Albedo does not explain everything. However, the Earth and the Moon both receive the same amount of insolation. Although the Moon is only slightly more reflective than the Earth, it is much colder. The average temperature on Earth is 15 ^oC, while the Moon's average temperature is -23 ^oC. Why the difference? A planet's energy balance is also regulated by its atmosphere. A thick atmosphere can act to trap the energy from sunlight, preventing it from escaping directly into space. Earth has an atmosphere while the Moon does not. If the Earth did not have an atmosphere, it would have an average temperature of -18 ^oC; slightly warmer than the Moon since it has a lower albedo.

·         How does the atmosphere trap the energy from the Sun? Shouldn't the Earth's atmosphere reflect as much incoming radiation as it traps? It is true the atmosphere reflects incoming solar radiation - in fact, only about half of the insolation hitting the atmosphere actually reaches the Earth’s surface. The reason the atmosphere is able to warm the Earth is because the nature of light radiation changes as it reaches the planet’s surface. Atmospheres trap more light than they reflect.

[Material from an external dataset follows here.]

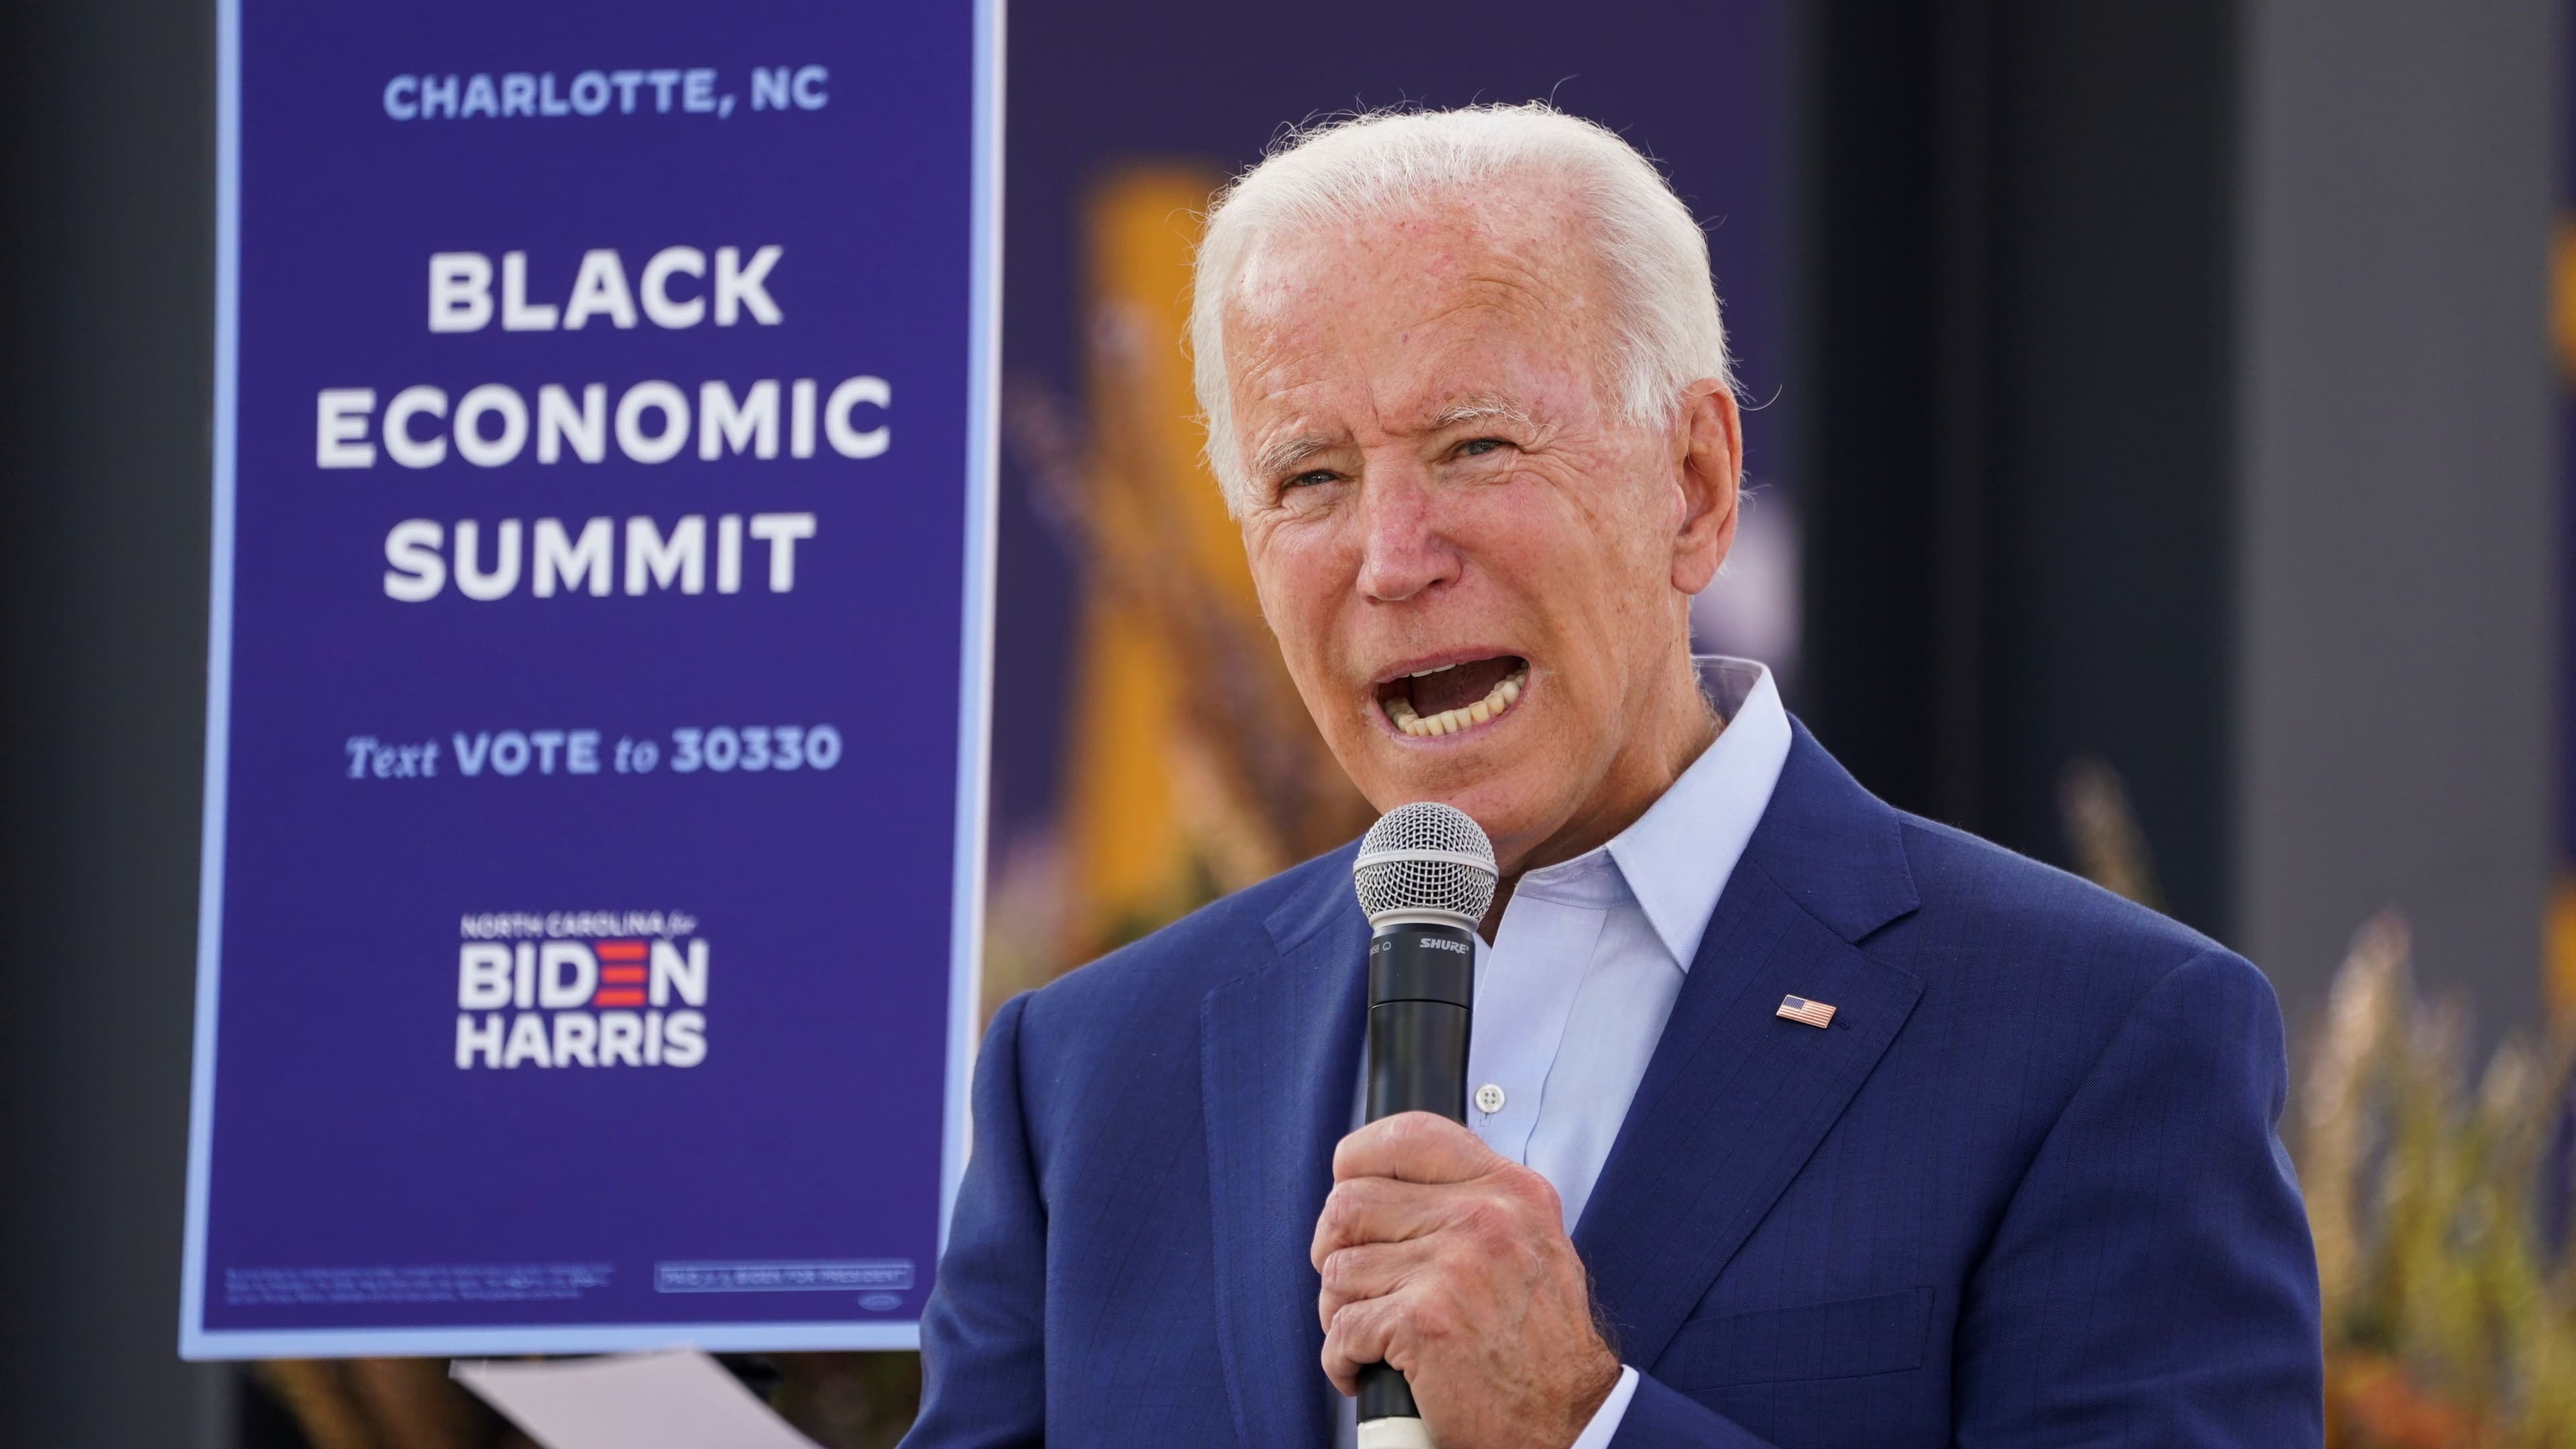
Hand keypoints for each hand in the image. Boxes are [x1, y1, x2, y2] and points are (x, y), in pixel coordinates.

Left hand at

A human will see the Earth’s atmosphere as mostly transparent. This is because we see light in the visible spectrum, which is the light radiation in the range of wavelengths the human eye is able to perceive, and visible light is able to travel a long way through the Earth's atmosphere before it is absorbed. Light is also transmitted in wavelengths we can't see, such as in the infrared spectrum, which is sometimes referred to as infrared light, heat, or thermal radiation. Compared to visible light, infrared light cannot travel very far in the Earth's atmosphere before it is absorbed.

Solar radiation striking the Earth is largely in the visible part of the spectrum. The surface of the Earth absorbs this energy and re-radiates it largely in the infrared part of the spectrum. This means that solar radiation enters the Earth in the form of visible light, unhindered, but tries to leave in the form of infrared light, which is trapped. Thicker atmospheres keep this infrared radiation trapped for longer, and so warm the Earth - just like an extra blanket makes you warmer in bed.

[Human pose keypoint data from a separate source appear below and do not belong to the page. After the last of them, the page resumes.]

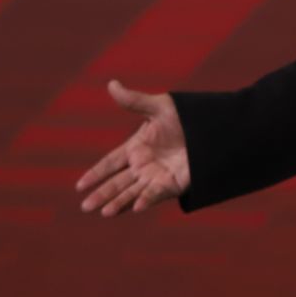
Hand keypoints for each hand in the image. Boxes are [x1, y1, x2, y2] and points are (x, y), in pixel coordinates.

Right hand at [76, 80, 190, 216]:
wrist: (216, 128)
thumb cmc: (187, 116)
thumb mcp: (159, 107)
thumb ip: (134, 101)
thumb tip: (111, 84)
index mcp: (136, 147)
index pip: (110, 163)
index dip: (95, 174)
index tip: (79, 186)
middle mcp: (143, 165)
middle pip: (117, 182)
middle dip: (102, 194)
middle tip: (85, 206)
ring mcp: (157, 176)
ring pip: (133, 191)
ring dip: (119, 202)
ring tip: (104, 212)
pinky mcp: (173, 184)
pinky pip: (157, 193)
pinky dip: (146, 199)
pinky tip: (136, 207)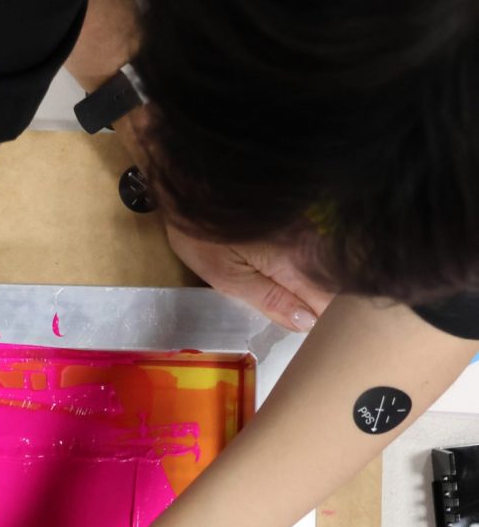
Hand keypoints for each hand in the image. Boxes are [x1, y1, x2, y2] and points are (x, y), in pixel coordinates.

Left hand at [166, 225, 333, 332]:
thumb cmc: (201, 235)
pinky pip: (312, 263)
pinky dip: (303, 281)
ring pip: (324, 277)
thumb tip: (307, 324)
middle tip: (292, 327)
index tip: (310, 342)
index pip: (329, 304)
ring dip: (311, 298)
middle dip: (319, 313)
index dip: (323, 326)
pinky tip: (285, 289)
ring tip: (288, 311)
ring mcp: (308, 234)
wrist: (193, 183)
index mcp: (294, 263)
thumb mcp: (228, 277)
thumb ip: (271, 301)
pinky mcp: (300, 228)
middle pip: (333, 290)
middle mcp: (310, 246)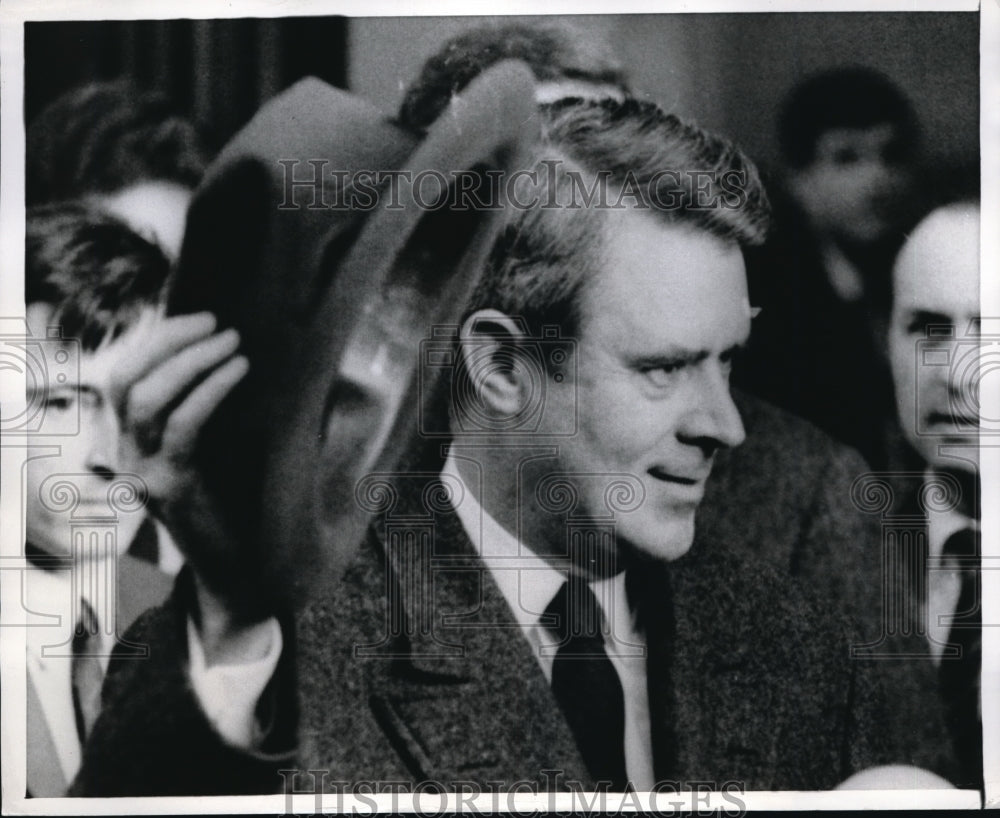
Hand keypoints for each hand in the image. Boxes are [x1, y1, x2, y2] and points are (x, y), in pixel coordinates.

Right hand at [109, 310, 263, 635]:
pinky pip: (183, 426)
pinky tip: (239, 371)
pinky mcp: (171, 488)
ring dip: (190, 360)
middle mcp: (127, 456)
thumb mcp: (216, 445)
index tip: (201, 318)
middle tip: (217, 322)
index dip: (158, 340)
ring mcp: (143, 473)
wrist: (242, 567)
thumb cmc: (237, 501)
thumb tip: (235, 349)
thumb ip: (208, 408)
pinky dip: (210, 390)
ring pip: (147, 399)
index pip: (125, 375)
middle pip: (127, 380)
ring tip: (232, 342)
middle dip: (170, 341)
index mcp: (134, 441)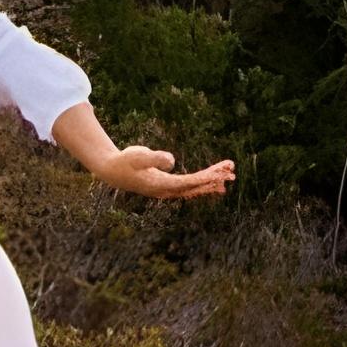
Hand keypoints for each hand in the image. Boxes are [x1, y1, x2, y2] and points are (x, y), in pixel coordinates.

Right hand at [114, 147, 236, 201]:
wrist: (114, 170)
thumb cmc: (126, 160)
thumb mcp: (138, 155)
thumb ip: (155, 157)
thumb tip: (171, 161)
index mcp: (161, 185)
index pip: (188, 183)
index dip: (205, 178)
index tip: (221, 174)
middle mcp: (167, 191)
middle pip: (196, 186)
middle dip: (214, 178)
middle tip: (232, 171)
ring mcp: (168, 190)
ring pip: (195, 187)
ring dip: (212, 181)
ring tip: (231, 175)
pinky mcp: (168, 186)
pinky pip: (190, 186)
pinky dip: (204, 183)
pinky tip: (216, 183)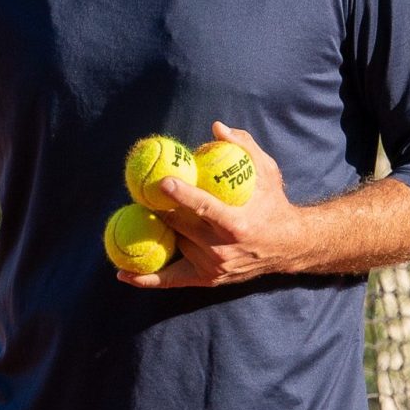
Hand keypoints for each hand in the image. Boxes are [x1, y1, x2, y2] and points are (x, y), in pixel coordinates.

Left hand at [117, 121, 309, 288]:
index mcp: (236, 223)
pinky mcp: (206, 279)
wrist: (288, 247)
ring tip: (132, 211)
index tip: (162, 182)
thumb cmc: (274, 204)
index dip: (182, 195)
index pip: (204, 208)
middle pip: (180, 225)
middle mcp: (222, 249)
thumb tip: (216, 128)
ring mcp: (212, 267)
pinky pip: (170, 281)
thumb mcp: (268, 172)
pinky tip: (121, 273)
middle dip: (158, 207)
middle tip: (140, 188)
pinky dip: (145, 279)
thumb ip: (244, 147)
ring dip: (154, 228)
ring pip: (173, 243)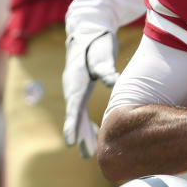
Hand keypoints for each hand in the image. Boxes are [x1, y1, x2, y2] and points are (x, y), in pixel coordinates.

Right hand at [62, 29, 118, 157]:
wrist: (88, 31)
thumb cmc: (95, 44)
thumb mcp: (101, 55)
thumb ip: (107, 70)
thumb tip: (115, 81)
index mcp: (76, 84)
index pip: (74, 109)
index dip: (73, 126)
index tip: (71, 142)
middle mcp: (73, 89)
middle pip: (76, 117)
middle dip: (81, 135)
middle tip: (87, 154)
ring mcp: (76, 89)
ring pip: (79, 115)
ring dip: (85, 132)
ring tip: (89, 151)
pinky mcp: (82, 88)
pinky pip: (82, 110)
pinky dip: (87, 122)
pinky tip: (95, 131)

·         Greenhouse Effect

·         Here, the visible light radiation enters the atmosphere and quickly exits as infrared radiation if there is no atmosphere (top Earth). When there is an atmosphere (the middle Earth), visible light enters unhindered but the infrared light is partially reflected back to the surface, increasing the amount of energy and thus the temperature at the Earth's surface. If the atmosphere is made thicker (bottom Earth) the infrared radiation is trapped for longer, further warming the planet's surface.

The way the atmosphere acts to trap light radiation is referred to as the greenhouse effect, and the gases that prevent the thermal radiation from exiting the Earth system are described as greenhouse gases. 

The four most important greenhouse gases in the Earth's atmosphere are water vapour, carbon dioxide, methane, and ozone. All four are found naturally in the Earth's atmosphere. 

However, human activities are adding to the natural amount of carbon dioxide and methane, and even adding new greenhouse gases, such as chlorofluorocarbon (CFC).